Emerging from a meeting with West Bengal Chief Minister Buddhadev Bhattacharjee at his residence in Kolkata Saturday night, Mukherjee informed the media that Bhattacharjee told him the refugee problem was creating serious problems in law and order situation in Bengal, and it was unacceptable" to the state government.

"Nepal claims that these are not Nepalese citizens and Bhutan is also not ready to accept them. The refugees want to enter Bhutan and they want to pass through Indian territory," Mukherjee further said.

During the meeting, the Chief Minister urged Mukherjee to initiate a dialogue with Nepal and Bhutan, according to the newspaper.

However, Mukherjee said, "We are on friendly terms with both countries. The issue of Bhutan refugees cropped up 11 years ago (sic) and as far as I know there are about 100,000 refugees in the camps. The population of Bhutan is about 600,000. If these 100,000 people enter Bhutan it would create demographic imbalance."

Two weeks ago, at least two refugees succumbed to bullet injuries during a clash with Indian Seema Suraksha Bal deployed at Mechi Bridge bordering Nepal and India in the east, as refugees attempted to return to Bhutan via India, which was a part of their "Long March", a campaign for voluntary repatriation. But the refugees halted the campaign for 15 days after signing an agreement with the district official of Darjeeling. The Indian official agreed that the Indian government would make its stand on the refugee stalemate known within 15 days.

Posted on: 2007-06-10 19:49:07 (Server Time)

Although India till now shamelessly told to the World that this problem of Bhutanese refugees in Nepal was a bilateral matter between Nepal and Bhutan, it can't be solved without India's good intentions.
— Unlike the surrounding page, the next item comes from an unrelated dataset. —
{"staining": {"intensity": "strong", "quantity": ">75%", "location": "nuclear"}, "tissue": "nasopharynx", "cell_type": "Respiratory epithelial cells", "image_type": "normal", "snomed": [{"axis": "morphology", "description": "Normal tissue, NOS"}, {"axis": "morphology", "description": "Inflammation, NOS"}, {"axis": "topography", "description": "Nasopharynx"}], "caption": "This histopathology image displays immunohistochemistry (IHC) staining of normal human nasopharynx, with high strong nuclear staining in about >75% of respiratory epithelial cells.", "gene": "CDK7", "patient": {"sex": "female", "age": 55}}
Bhutan must have taken India's persmission or must have informed Indian government in advance before evicting its own people. Bhutan is a semi-colony of India. I read recently somwhere that every second car running on Bhutanese streets is either of Indian military or Indian inteliigence.

The key to slove this problem is in Indian government's hands. Bhutan will do whatever Delhi commands.